____ Quoted passage

# sounds like "Cudeeshk" or "Cudeshka"



## hdfx80

My grandmother used to call me this when I was misbehaving,not sure of spelling but I think it meant little brat or little curse. Most likely a slang term.


----------



## Outsider

I don't recognize them. Can you tell us a bit more about where in the Portuguese-speaking world your grandmother came from? That might help trace the word.


----------



## hdfx80

Grandfather was  born in Lisbon, Portugal and moved to Gloucester, Massachusetts as a child,then to Provincetown,Massachusetts.Both were small Portuguese fishing towns. I know my spelling of the word is way off just trying to sound it out. Grandparents would call us it when we were bad or being brats.


----------



## maralto

I am from Lisbon, hdfx80, and I do not recognize this kind of sound, or word...can you try another way of writing it??

Just as an exercise trying to help other portuguese people to figure out what that may have been, since I can't think of anything.

Estive a pensar em palavras pronunciadas em português europeu que aos ouvidos de um anglófono podiam soar assim.

________

_Job item A_.
Answer these from the thread about the word:
(i) What did hdfx80 think the word meant?
(ii) Where was hdfx80's grandfather born?
(iii) Which poster says they are from Lisbon?
_Job item B_. List every username that posts in the thread about the word.
_Job item C_. Write out everything in the thread about the word from "I am from Lisbon, hdfx80, and" down to "think of anything.".

____ Dataset records

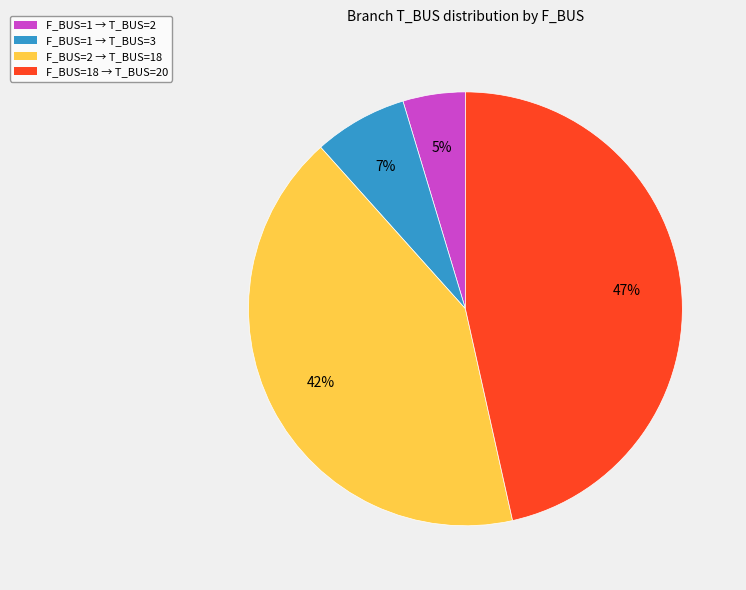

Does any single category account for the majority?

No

________
____ Dataset records

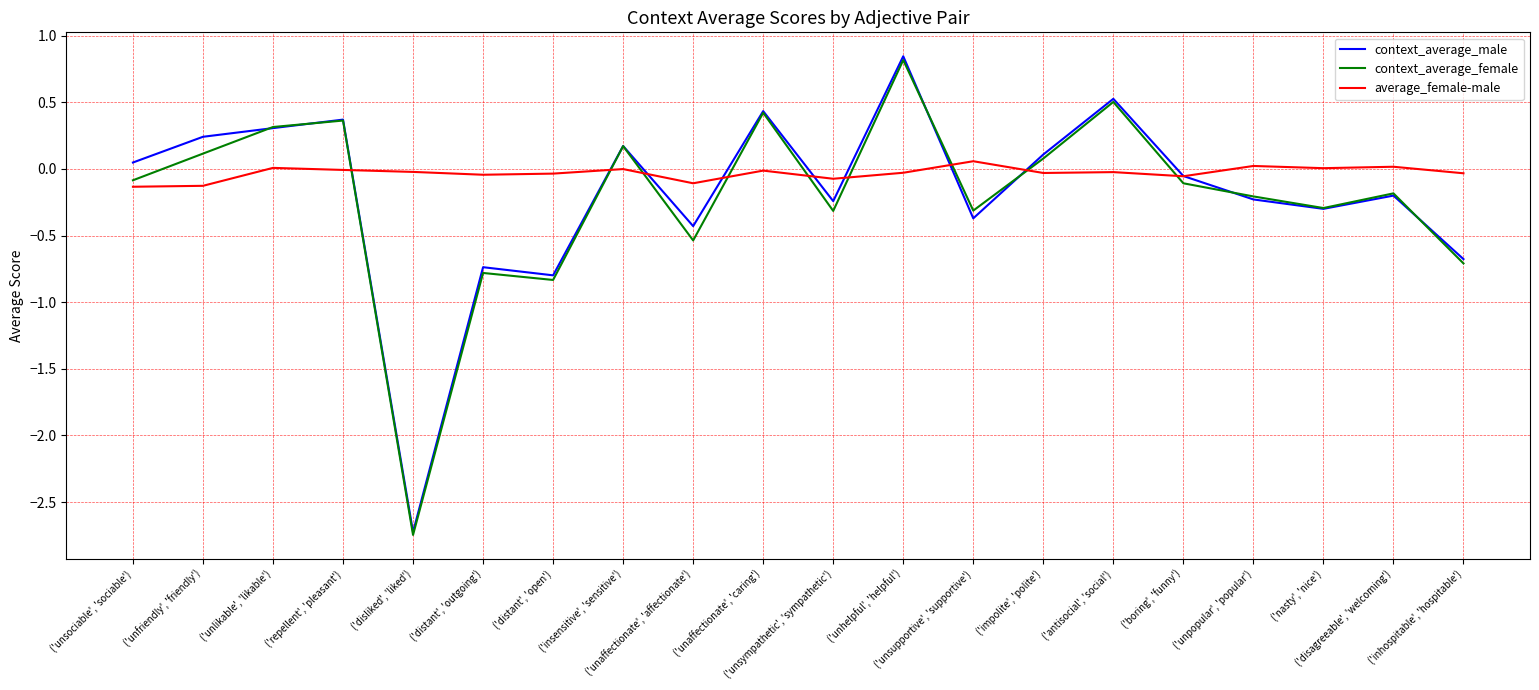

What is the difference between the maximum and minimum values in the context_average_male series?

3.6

________

_Exercise result A_.
(i) Little brat or little curse
(ii) Lisbon, Portugal
(iii) maralto

_Exercise result B_. hdfx80, Outsider, maralto

_Exercise result C_.
I am from Lisbon, hdfx80, and I do not recognize this kind of sound, or word...can you try another way of writing it??

Just as an exercise trying to help other portuguese people to figure out what that may have been, since I can't think of anything.